Provided entries START

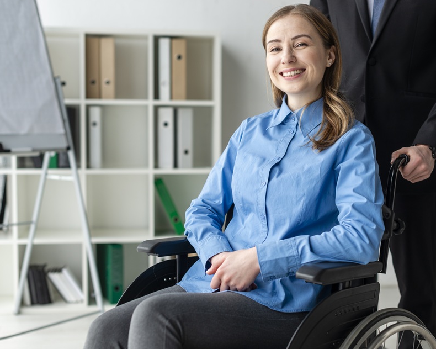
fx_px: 736
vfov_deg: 26.7
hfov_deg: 32.9
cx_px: 254
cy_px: 173
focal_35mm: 57
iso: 250
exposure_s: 1/160
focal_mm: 50
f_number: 2.8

Provided entries END

#### [Task item]
Hand back the records above exactly, leaving out every picture.

#### [Answer space]
fx_px: 736
vfov_deg: 26.7
hfov_deg: 32.9
cx_px: 254
cy_px: 173
focal_35mm: 57
iso: 250
exposure_s: 1/160
focal_mm: 50
f_number: 2.8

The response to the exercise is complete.